Grok 4.20 trails GPT-5.4 and Gemini 3.1 but achieves record 78% non-hallucination rate
xAI's Grok 4.20 scores 48 on Artificial Analysis' Intelligence Index—6 points ahead of Grok 4 but trailing Gemini 3.1 Pro Preview and GPT-5.4 at 57. The model distinguishes itself with a 78% non-hallucination rate on the AA Omniscience test, the highest recorded across any model tested.
Grok 4.20 Beta — Quick Specs
Grok 4.20 Trails GPT-5.4 and Gemini 3.1 but Achieves Record 78% Non-Hallucination Rate
xAI's Grok 4.20 released today demonstrates a clear performance gap against the industry's leading models while establishing a new benchmark for factual reliability.
Benchmark Performance Gap
According to Artificial Analysis, Grok 4.20 Beta scores 48 on the Intelligence Index with reasoning enabled, placing it significantly behind Gemini 3.1 Pro Preview and GPT-5.4, both at 57. The 9-point deficit represents the gap between xAI's latest offering and the current generation of frontier models from Google DeepMind and OpenAI.
The result does show incremental improvement: Grok 4.20 gains 6 points over its predecessor, Grok 4, indicating progress on benchmark performance, though not enough to close the gap with top-tier competitors.
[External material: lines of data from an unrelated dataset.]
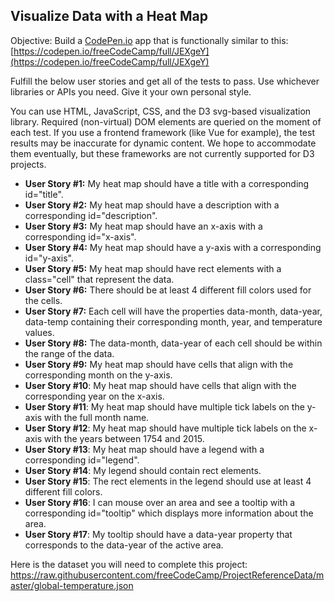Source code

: ## Visualize Data with a Heat Map

Objective: Build a [CodePen.io](https://codepen.io/) app that is functionally similar to this:
[https://codepen.io/freeCodeCamp/full/JEXgeY](https://codepen.io/freeCodeCamp/full/JEXgeY)

Fulfill the below user stories and get all of the tests to pass. Use whichever libraries or APIs you need.
Give it your own personal style.

You can use HTML, JavaScript, CSS, and the D3 svg-based visualization library. 
Required (non-virtual) DOM elements are queried on the moment of each test. 
If you use a frontend framework (like Vue for example), the test results may be inaccurate for dynamic content. 
We hope to accommodate them eventually, but these frameworks are not currently supported for D3 projects.

* **User Story #1:** My heat map should have a title with a corresponding id="title".
* **User Story #2:** My heat map should have a description with a corresponding id="description".
* **User Story #3:** My heat map should have an x-axis with a corresponding id="x-axis".
* **User Story #4:** My heat map should have a y-axis with a corresponding id="y-axis".
* **User Story #5:** My heat map should have rect elements with a class="cell" that represent the data.
* **User Story #6:** There should be at least 4 different fill colors used for the cells.
* **User Story #7:** Each cell will have the properties data-month, data-year, data-temp containing their corresponding month, year, and temperature values.
* **User Story #8:** The data-month, data-year of each cell should be within the range of the data.
* **User Story #9:** My heat map should have cells that align with the corresponding month on the y-axis.
* **User Story #10**: My heat map should have cells that align with the corresponding year on the x-axis.
* **User Story #11**: My heat map should have multiple tick labels on the y-axis with the full month name.
* **User Story #12**: My heat map should have multiple tick labels on the x-axis with the years between 1754 and 2015.
* **User Story #13**: My heat map should have a legend with a corresponding id="legend".
* **User Story #14**: My legend should contain rect elements.
* **User Story #15**: The rect elements in the legend should use at least 4 different fill colors.
* **User Story #16**: I can mouse over an area and see a tooltip with a corresponding id="tooltip" which displays more information about the area.
* **User Story #17**: My tooltip should have a data-year property that corresponds to the data-year of the active area.

Here is the dataset you will need to complete this project: https://raw.githubusercontent.com/freeCodeCamp/ProjectReferenceData/master/global-temperature.json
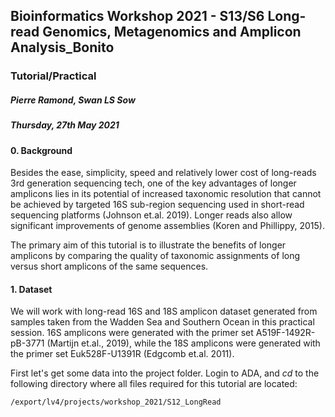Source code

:## Bioinformatics Workshop 2021 - S13/S6 Long-read Genomics, Metagenomics and Amplicon Analysis_Bonito
### Tutorial/Practical

##### Pierre Ramond, Swan LS Sow
##### Thursday, 27th May 2021

#### 0. Background
Besides the ease, simplicity, speed and relatively lower cost of long-reads 3rd generation sequencing tech, one of the key advantages of longer amplicons lies in its potential of increased taxonomic resolution that cannot be achieved by targeted 16S sub-region sequencing used in short-read sequencing platforms (Johnson et.al. 2019). Longer reads also allow significant improvements of genome assemblies (Koren and Phillippy, 2015).

The primary aim of this tutorial is to illustrate the benefits of longer amplicons by comparing the quality of taxonomic assignments of long versus short amplicons of the same sequences.

#### 1. Dataset
We will work with long-read 16S and 18S amplicon dataset generated from samples taken from the Wadden Sea and Southern Ocean in this practical session. 16S amplicons were generated with the primer set A519F-1492R-pB-3771 (Martijn et.al., 2019), while the 18S amplicons were generated with the primer set Euk528F-U1391R (Edgcomb et.al. 2011).

First let's get some data into the project folder. Login to ADA, and *cd* to the following directory where all files required for this tutorial are located:

```
/export/lv4/projects/workshop_2021/S12_LongRead
```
Factual Reliability Breakthrough
Where Grok 4.20 distinguishes itself is factual accuracy. On Artificial Analysis' Omniscience test, the model achieved a 78% non-hallucination rate—the highest score recorded across any model tested to date. The Omniscience test measures both how often a model fabricates answers versus admitting knowledge gaps, and its factual recall accuracy.
In practical terms, Grok 4.20 only produces hallucinations or incorrect responses approximately one in five times when faced with questions outside its training knowledge—a measurably lower rate than existing models.
Technical Specifications and Pricing
xAI released three API variants: standard reasoning-disabled mode, reasoning-enabled mode, and a multi-agent configuration. The model supports a 2-million-token context window, matching current enterprise standards.
Pricing is competitive: $2 per million input tokens and $6 per million output tokens. This undercuts Grok 4's prior pricing and positions it within the mid-tier pricing range among Western models, below OpenAI's GPT-5.4 but comparable to other similarly-capable offerings.
What This Means
Grok 4.20 represents a deliberate trade-off optimization: xAI appears to have prioritized factual reliability over raw benchmark performance. While the Intelligence Index gap suggests users requiring maximum capability should still prefer GPT-5.4 or Gemini 3.1, enterprises prioritizing factual accuracy over general reasoning may find Grok 4.20's combination of 78% non-hallucination rate and 2M token context window compelling at its price point. The result also questions the utility of benchmark-centric model comparisons; superior Intelligence Index scores don't guarantee reliability on factual claims.